Most rail companies will not implement positive-train-control (PTC) technology by the end of the year, as current law requires, according to a Government Accountability Office (GAO) report released this week. Meanwhile, at least some rail companies say they may stop service, if Congress does not pass legislation to extend the PTC-compliance deadline, according to a letter from a top transportation official.

Beltway sources indicate that federal lawmakers—and the Obama administration—agree that the PTC deadline should be changed, and a five-year extension to Dec. 31, 2020, is included in the surface-transportation legislation passed by the Senate earlier this year. A House surface-transportation bill is still “under development” and no timetable has been established to introduce such legislation, according to Jim Billimoria, communications director for the House Committee on Transportation and Infrastructure.

House Transportation and Infrastructure Committee Chairman Bill Shuster (R-Pa.) and Senate Commerce Committee Chairman John Thune (R-S.D.) were among the leading lawmakers that requested the GAO report on the PTC initiative. Shuster pledged to work on legislation that would extend the PTC deadline.

“This GAO report confirms that the PTC mandate is not achievable, and extending the deadline is essential to preventing significant disruptions of both passenger and freight rail service across the country,” Shuster said in a prepared statement.  “I am committed to working with Senator Thune and our colleagues to address the clear need for an extension and to ensuring that railroads implement this important but complicated safety technology in a responsible manner.”

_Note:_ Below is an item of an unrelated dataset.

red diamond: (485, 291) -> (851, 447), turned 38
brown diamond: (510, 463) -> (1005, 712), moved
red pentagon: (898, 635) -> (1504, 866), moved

Thune echoed this sentiment.

“Passenger and freight railroads need time beyond the current deadline to finish implementation of a complex system that relies on new technology,” Thune said in a prepared statement. “Failure to extend this legal deadline would create significant hardships for customers and passengers who rely on railroads. Passing an extension that includes meaningful accountability for PTC implementation is the best thing Congress can do to enhance safety and avert a chaotic situation that would hurt our economy much more than the recent West Coast ports backup.”

With the vast majority of rail companies stating that they will not be able to meet the end-of-the-year PTC deadline, the absence of an extension would force them to decide between two bad options: Cease operations or continue operating in violation of federal law, which could make them vulnerable to myriad legal liabilities and even potential regulatory enforcement action.

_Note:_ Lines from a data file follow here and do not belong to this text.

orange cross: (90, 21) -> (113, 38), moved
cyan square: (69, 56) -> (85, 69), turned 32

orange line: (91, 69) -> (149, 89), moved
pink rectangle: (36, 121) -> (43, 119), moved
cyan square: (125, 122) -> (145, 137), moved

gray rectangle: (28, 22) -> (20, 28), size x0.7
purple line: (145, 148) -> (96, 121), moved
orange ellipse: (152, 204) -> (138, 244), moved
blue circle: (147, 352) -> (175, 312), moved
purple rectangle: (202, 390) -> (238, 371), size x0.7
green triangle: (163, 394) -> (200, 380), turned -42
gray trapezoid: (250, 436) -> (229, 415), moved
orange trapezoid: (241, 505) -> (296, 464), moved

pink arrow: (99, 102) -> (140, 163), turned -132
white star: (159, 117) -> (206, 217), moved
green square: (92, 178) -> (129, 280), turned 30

In fact, the BNSF Railway Company informed the Surface Transportation Board in a letter that it would not meet the PTC deadline and “offered the possibility that ‘neither passenger nor freight traffic would operate on BNSF lines that are required by federal law and regulation to have an interoperable PTC system’ after the current deadline,” according to a letter from Surface Transportation Board Chairman Daniel Elliott to Thune.

Informal communications with rail companies indicate that other railroads also are considering suspension of their freight and passenger services, if Congress does not extend the PTC-compliance deadline, Elliott states in his letter.

If Congress does not extend the PTC-compliance deadline, rail companies will have a lot to consider, according to Elliott.

“Without commenting on the merits of any particular concern, it would seem that the railroads would be considering how noncompliance would affect them in matters such as: insurance coverage; exposure to tort or other commercial liability; labor-relations issues; and potential civil penalty assessments by the Federal Railroad Administration,” Elliott states in his letter.

Suspending service also has potential legal and regulatory pitfalls, in addition to the obvious negative business implications, Elliott said. Rail companies have common-carrier obligations “to provide service pursuant to a reasonable request.” If a carrier were to suspend its service due to a lack of compliance with the PTC laws, it “would present a case of first impression before the [Surface Transportation] Board,” Elliott states in his letter. “I cannot predict the outcome of such a case.”